+++ Record excerpts

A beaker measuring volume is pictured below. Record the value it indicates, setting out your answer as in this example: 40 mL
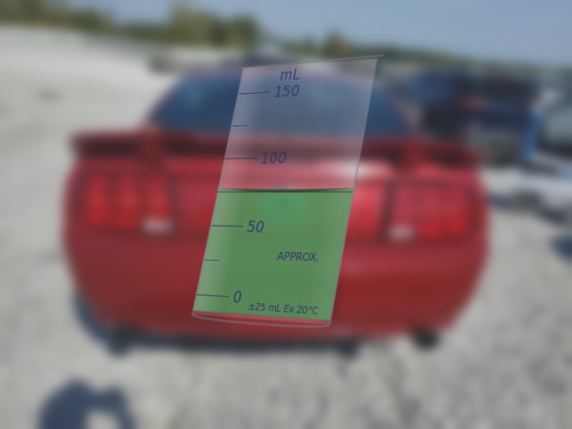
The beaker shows 75 mL
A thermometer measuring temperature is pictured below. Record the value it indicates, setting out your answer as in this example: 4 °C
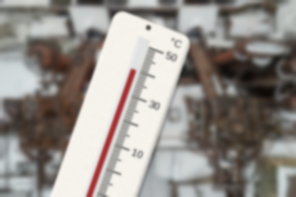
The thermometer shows 40 °C
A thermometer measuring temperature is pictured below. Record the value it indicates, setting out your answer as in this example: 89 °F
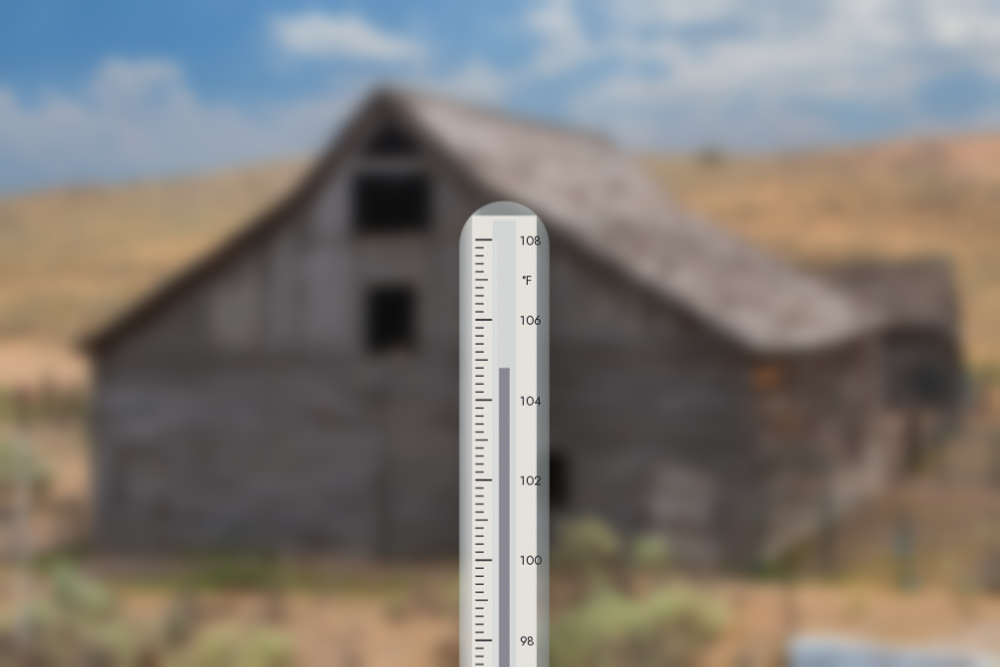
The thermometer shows 104.8 °F
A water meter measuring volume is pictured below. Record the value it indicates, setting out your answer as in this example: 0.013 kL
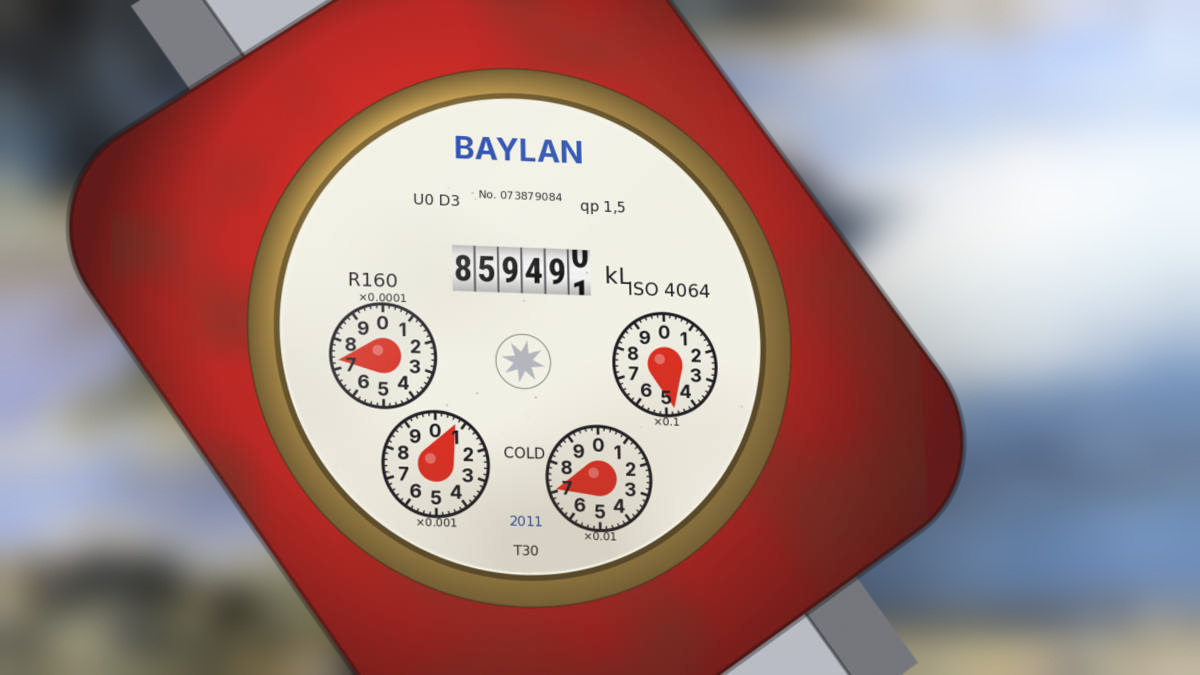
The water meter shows 859490.4707 kL
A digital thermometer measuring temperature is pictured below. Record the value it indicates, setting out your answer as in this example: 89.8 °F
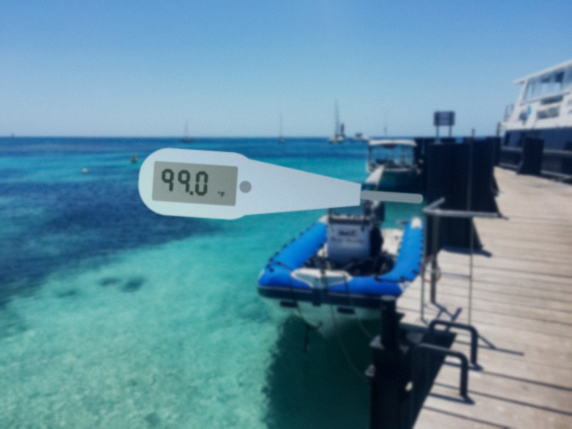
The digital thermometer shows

++++++

=== About this task ===
Copy out every line of the data above word for word, without the pictures.

=== Result for this task ===
A beaker measuring volume is pictured below. Record the value it indicates, setting out your answer as in this example: 40 mL
The beaker shows 75 mL
A thermometer measuring temperature is pictured below. Record the value it indicates, setting out your answer as in this example: 4 °C
The thermometer shows 40 °C
A thermometer measuring temperature is pictured below. Record the value it indicates, setting out your answer as in this example: 89 °F
The thermometer shows 104.8 °F
A water meter measuring volume is pictured below. Record the value it indicates, setting out your answer as in this example: 0.013 kL
The water meter shows 859490.4707 kL
A digital thermometer measuring temperature is pictured below. Record the value it indicates, setting out your answer as in this example: 89.8 °F
The digital thermometer shows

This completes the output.